Gegeven passage
+++

7. Het gedeelte van het dak, gelegen naast de scheidingsmuren die geen opstand hebben van minimaal 0,30 meter ten opzichte van het hoogste aangrenzende dakvlak, is te voorzien van een dakbekleding die valt onder brandreactie klasse BROOF (t1) of voorkomt op de lijst opgenomen in het ministerieel besluit van 21 november 2012 tot vaststelling van de lijst van dakbedekkingen die kunnen worden geacht aan de eisen ten aanzien van het prestatiecriterium « brandgedrag aan de buitenzijde » te voldoen (leien van leisteen of natuursteen, dakpannen van natuursteen, beton, terracotta, keramiek of staal, vlakke en geprofileerde platen of leien uit met vezels versterkt cement, geprofileerde of vlakke metalen platen, eindlaag van los aangebracht grind met een dikte van ten minste 50 mm enz.).

8. Na uitvoering van de werken moet voldaan zijn aan de elementaire veiligheids-, gezondheids- en woonkwaliteitsvereisten, opgelegd door de Vlaamse Codex Wonen van 2021 en het Besluit van de Vlaamse Regering tot uitvoering van de Vlaamse Codex Wonen van 2021.

+++

Opdrachtdoel
Typ uit de gegeven passage alles over vanaf "8. Na uitvoering" tot en met "Wonen van 2021.". Het overzicht hierna is niet nodig.

Aangeleverd materiaal
+++

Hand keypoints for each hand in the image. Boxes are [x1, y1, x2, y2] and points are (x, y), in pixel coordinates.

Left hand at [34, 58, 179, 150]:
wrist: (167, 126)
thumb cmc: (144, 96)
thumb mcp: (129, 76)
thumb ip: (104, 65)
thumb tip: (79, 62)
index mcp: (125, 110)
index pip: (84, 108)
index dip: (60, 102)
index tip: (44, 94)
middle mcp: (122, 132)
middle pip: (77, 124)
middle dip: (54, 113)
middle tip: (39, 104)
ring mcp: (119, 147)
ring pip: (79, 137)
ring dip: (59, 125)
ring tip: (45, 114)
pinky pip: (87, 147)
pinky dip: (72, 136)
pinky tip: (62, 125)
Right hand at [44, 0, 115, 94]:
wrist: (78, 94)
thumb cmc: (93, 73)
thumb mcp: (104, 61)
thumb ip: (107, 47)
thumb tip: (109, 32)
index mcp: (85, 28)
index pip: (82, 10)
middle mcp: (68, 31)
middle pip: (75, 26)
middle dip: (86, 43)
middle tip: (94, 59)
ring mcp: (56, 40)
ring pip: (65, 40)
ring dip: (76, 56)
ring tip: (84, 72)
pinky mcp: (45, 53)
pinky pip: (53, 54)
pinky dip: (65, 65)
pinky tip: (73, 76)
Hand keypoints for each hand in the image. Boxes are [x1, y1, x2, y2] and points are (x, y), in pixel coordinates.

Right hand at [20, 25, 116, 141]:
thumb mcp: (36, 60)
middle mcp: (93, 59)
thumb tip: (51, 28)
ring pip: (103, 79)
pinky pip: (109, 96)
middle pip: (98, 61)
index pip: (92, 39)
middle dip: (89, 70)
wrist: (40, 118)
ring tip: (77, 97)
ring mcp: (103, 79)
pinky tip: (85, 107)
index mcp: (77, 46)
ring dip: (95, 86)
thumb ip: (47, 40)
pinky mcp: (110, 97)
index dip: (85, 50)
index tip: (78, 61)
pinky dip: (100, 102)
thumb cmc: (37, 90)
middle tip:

+++

Antwoord
8. Na uitvoering van de werken moet voldaan zijn aan de elementaire veiligheids-, gezondheids- en woonkwaliteitsvereisten, opgelegd door de Vlaamse Codex Wonen van 2021 en het Besluit van de Vlaamse Regering tot uitvoering van de Vlaamse Codex Wonen van 2021.